Ci voleva l’interessamento di un certo Jean-Michel Frodon, caporedattore dei Cahiers du Cinéma, e i soldi di Scorsese, Armani e Cartier per riportare alla luce questo The Housemaid. Autentico esempio di film politico, nasconde sotto la veste di noir in versione “psicodramma familiare” una sottile metafora dei giochi politici che accompagnano ogni giorno della nostra vita.
In una ricca famiglia della Corea degli anni ’60 l’arrivo di una cameriera è destinato a incrinare per sempre gli equilibri familiari, con risultati sempre più drammatici e sconvolgenti.
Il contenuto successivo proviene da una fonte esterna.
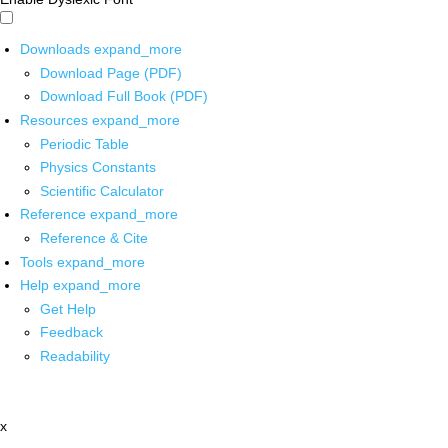
Downloads
expand_more
Download Page (PDF)
Download Full Book (PDF)
Resources
expand_more
Periodic Table
Physics Constants
Scientific Calculator
Reference
expand_more
Reference & Cite
Tools
expand_more
Help
expand_more
Get Help
Feedback
Readability
x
Il film si apre con una copia di sequenze illuminanti per poter capire il resto dell’opera. Nella prima la coppia protagonista si ritrova a tavola, commentando ad alta voce le notizie del giorno. Il punto focale di tutto il dialogo è come i datori di lavoro siano diventati dipendenti dalla loro servitù, che a loro volta non può esistere senza lo stipendio mensile. Subito dopo lo scambio di battute ci si sposta sui figli, impegnati in quel tradizionale gioco in cui si sfruttano un elastico e le proprie dita per costruire dei complessi reticoli. A ogni passaggio interviene uno dei due giocatori, perde chi non è in grado di tessere la ragnatela seguente. Kim Ki-young parte da questo semplice preambolo per costruire un castello di potere e sottomissione sempre più morboso e inaccettabile, fino alla grottesca conclusione.
Abilissimo nel tratteggiare le psicologie dei suoi personaggi, il Maestro sud coreano sfrutta a pieno un parco attori ridotto (neppure una decina di personaggi) e un’unica location principale per ironizzare in maniera feroce e nerissima sui complessi meccanismi di coercizione che definiscono le relazioni umane. Lo spettro del tradimento diventa motore primo di un gioco di specchi che finisce per confondere e abbagliare i suoi stessi fautori, in una partita a scacchi dove perdono tutti. Personaggi odiosi, messa in scena tra l’horror e il noir, tasso di morbosità capace di disturbare ancora oggi (e si consideri che il film è del 1960).
Al di là della raffinatissima fotografia e di una serie di soluzioni tecniche che lasciano interdetti (le carrellate sull’asse o il montaggio epilettico del funerale) quello che rimane di una simile opera è la finezza e l’intelligenza con cui si affrontano i temi. Nessun didascalismo politico da quattro soldi (tipo quelli che si vogliono addossare allo splendido District 9, dove lo spunto è più McGuffin che reale metafora) e nessun bisogno di arrivare a quel cinema dell’estremo che pare essere diventato unica via per scuotere. Ci vogliono 1000 Martyrs per arrivare alla pesantezza di certi giochi psicologici che si vedono in questo The Housemaid (tipo convincere un bambino di 4 anni di essere stato avvelenato, con conseguente crisi di panico e morte per incidente domestico dovuto a questa).
Opera unica, inimitabile, con un finale tanto amorale e sconcertante da non poterlo non considerare una tra le pietre fondanti di quello che un certo cinema asiatico oggi rappresenta.